# aunt & uncle (brother & sister) live in their own house, Aunt's will.



## MATTY (27 Feb 2012)

My elderly aunt & uncle (brother & sister) live in their own house, my aunt has made a will leaving a monetary sum to my uncle & the rest of her estate to be shared with me & other nieces. 
How would this cover the house as it is not listed in the will. She thinks it will just default to my uncle as he is the joint owner. Is that correct?


----------



## mf1 (27 Feb 2012)

If the property is held as joint tenants, then aunt is correct and property will pass to the survivor. It will not form part of her estate. 

If the property is held as tenants in common, then aunt's share of the house (half) will go, not to uncle, but to the other beneficiaries. It could get very messy. 

Aunt, presumably, made proper enquiries before dealing with the issue.   

mf


----------



## MATTY (28 Feb 2012)

Thanks that's great. I am also set up as the executor, can I do this myself as a UK citizen & resident, or do I have to pay for a solicitor which I am loath to pay a huge fee to?


----------



## 44brendan (28 Feb 2012)

mf1 said:


> If the property is held as joint tenants, then aunt is correct and property will pass to the survivor. It will not form part of her estate.
> 
> If the property is held as tenants in common, then aunt's share of the house (half) will go, not to uncle, but to the other beneficiaries. It could get very messy.
> 
> ...


 
note a tenancy in common would be extremely rare on a residential PDH.


----------



## mf1 (28 Feb 2012)

Not really. They are brother and sister - not husband and wife.


mf


----------



## Bronte (1 Mar 2012)

MATTY said:


> She thinks it will just default to my uncle as he is the joint owner. Is that correct?


 
Your aunt would need to be very sure on this, as in received legal advice as it would be dreadful if the uncle were put in the position of losing the house above his head.  It does happen.


----------



## Brendan Burgess (1 Mar 2012)

Matty 

How did they come to share the house in the first place? 

If they bought it together , they are either tenants in common or joint tenants.  

If your uncle simply moved into a house which is owned 100% by your aunt, then she would have to leave it to him in her will if that is what she wants. 
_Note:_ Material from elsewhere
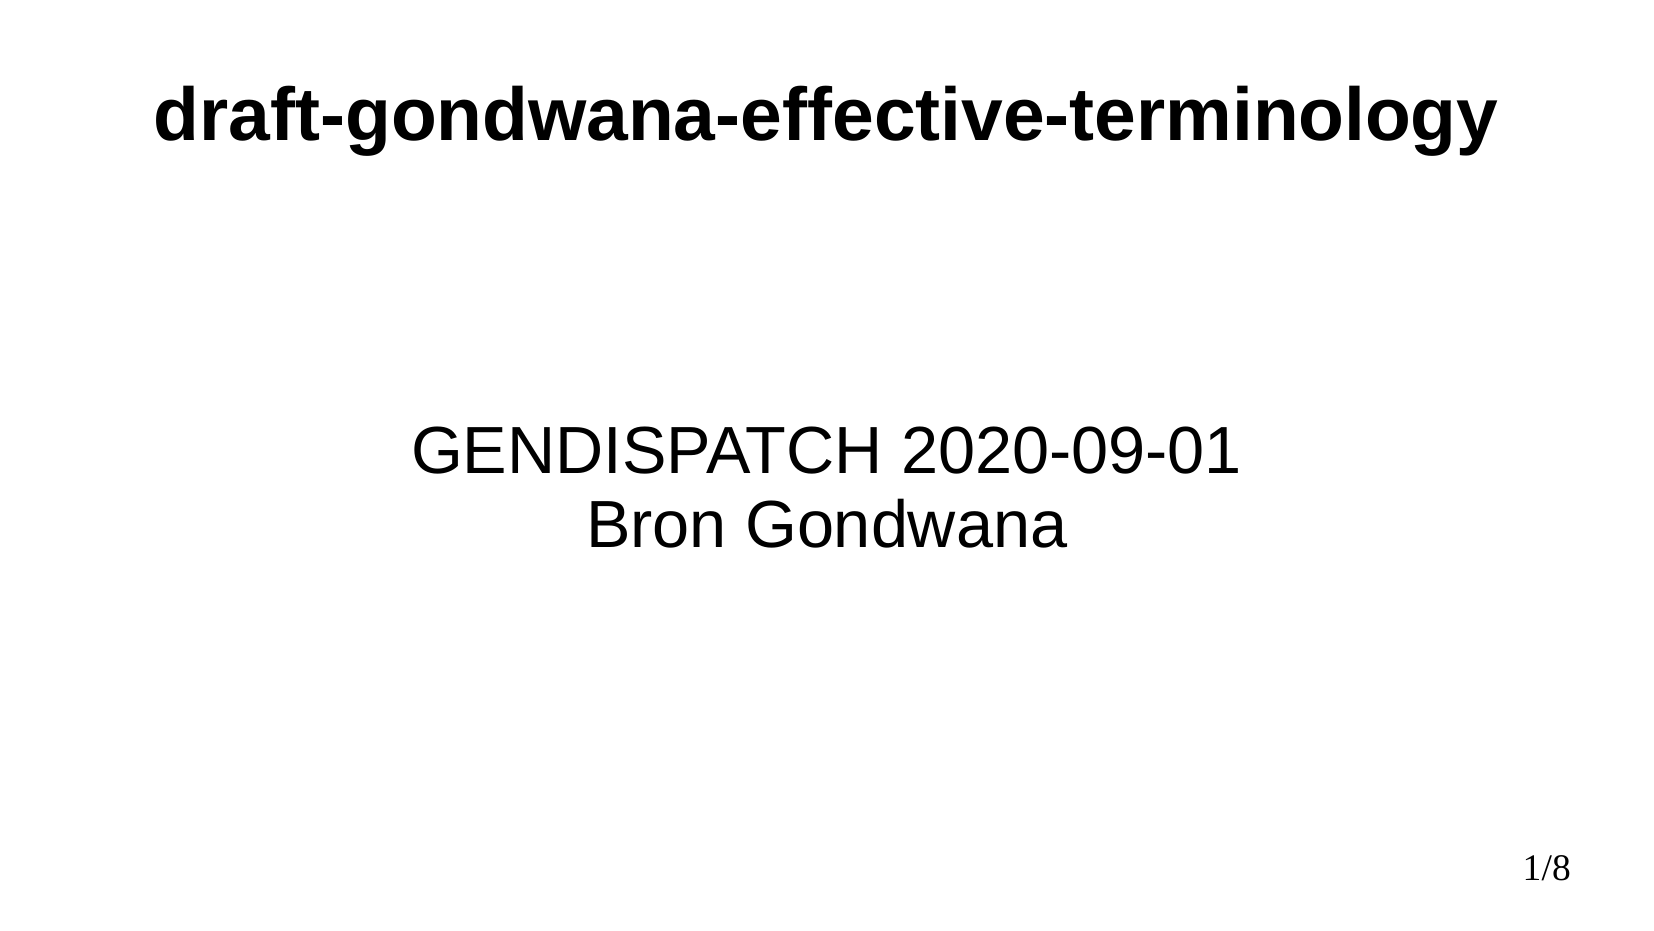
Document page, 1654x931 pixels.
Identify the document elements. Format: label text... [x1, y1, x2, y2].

title draft-gondwana-effective-terminology [82, 37, 1571, 193]
subtitle GENDISPATCH 2020-09-01 Bron Gondwana [82, 217, 1571, 758]
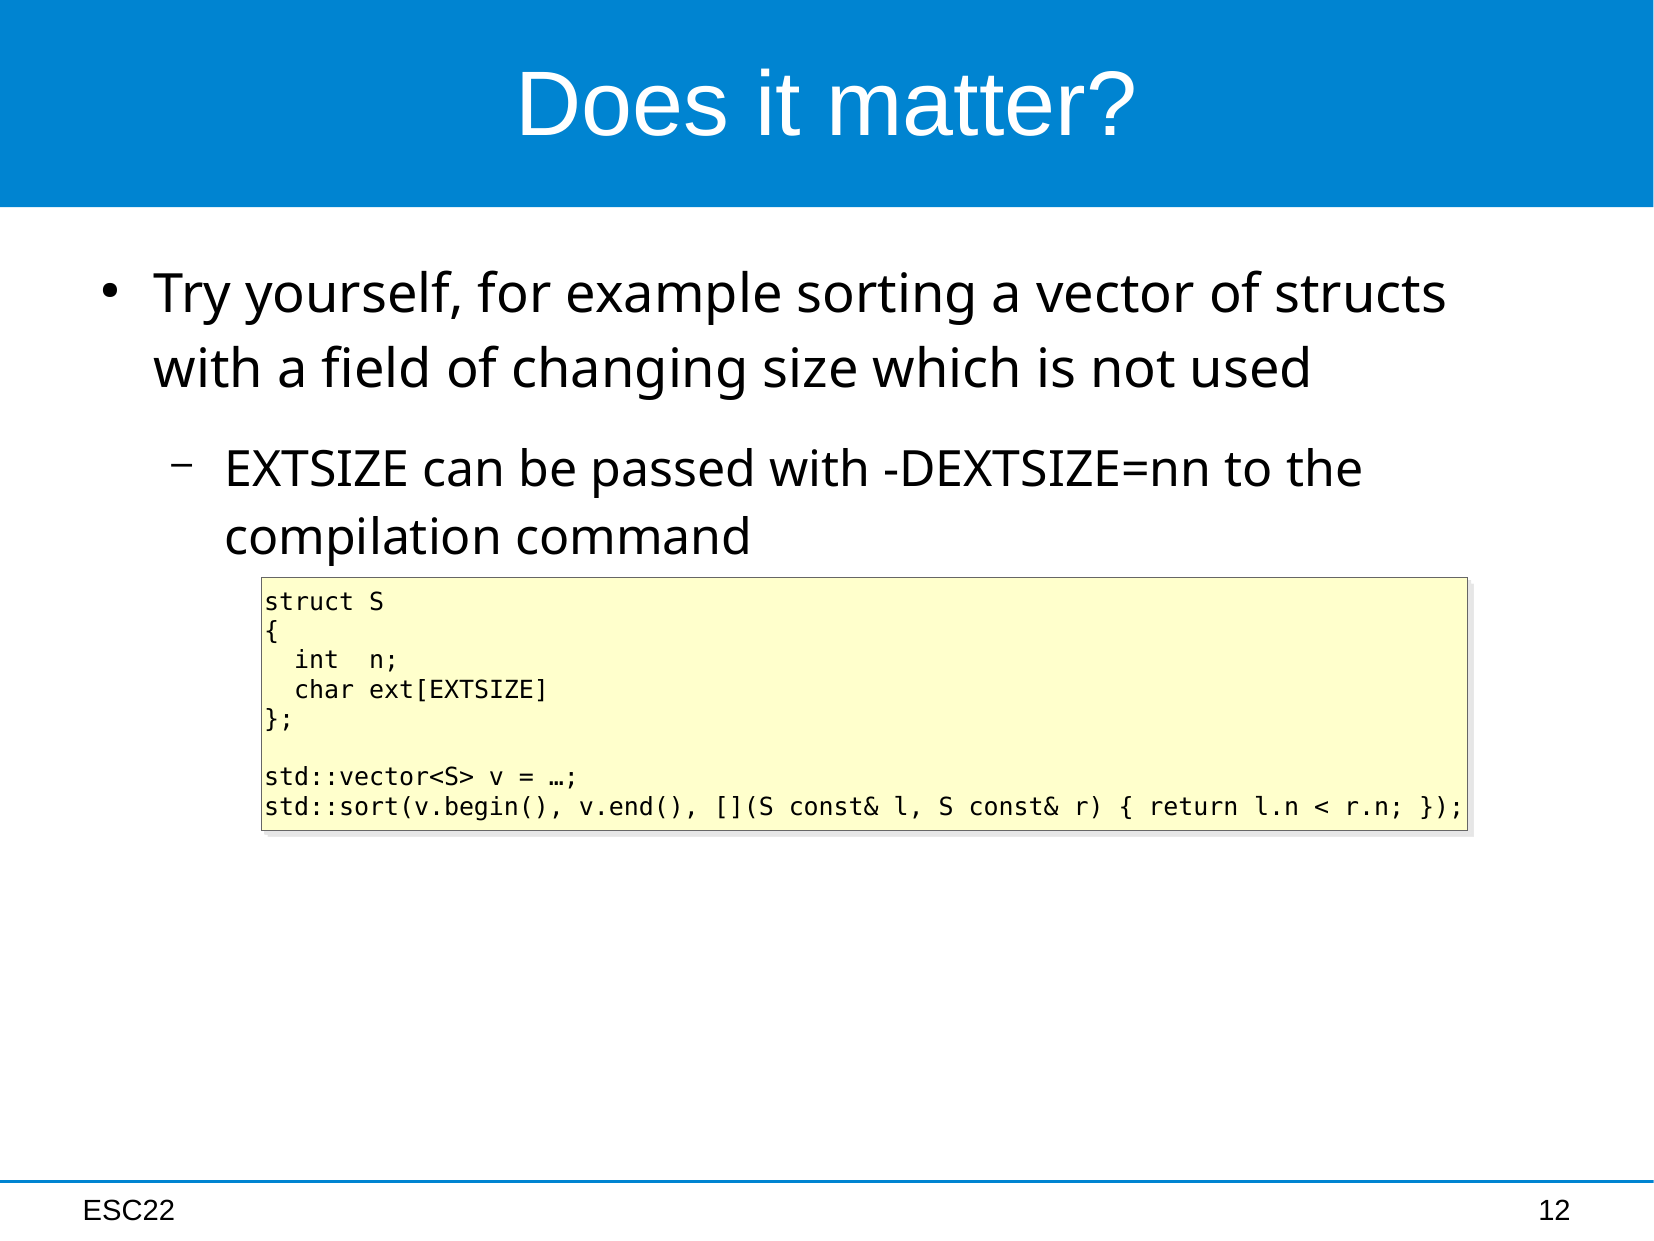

"tenants in common" is a bit misleading, it really means "owners in common"

Brendan


----------



## Bronte (1 Mar 2012)

Brendan Burgess said:


> If your uncle simply moved into a house which is owned 100% by your aunt, then she would have to leave it to him in her will if that is what she wants.


 
In that circumstance she could instead give him a life share (I forget the legal term but it basically means he lives there the rest of his life and it passes to the nieces after his death)


----------



## Brendan Burgess (1 Mar 2012)

a "life interest"?


----------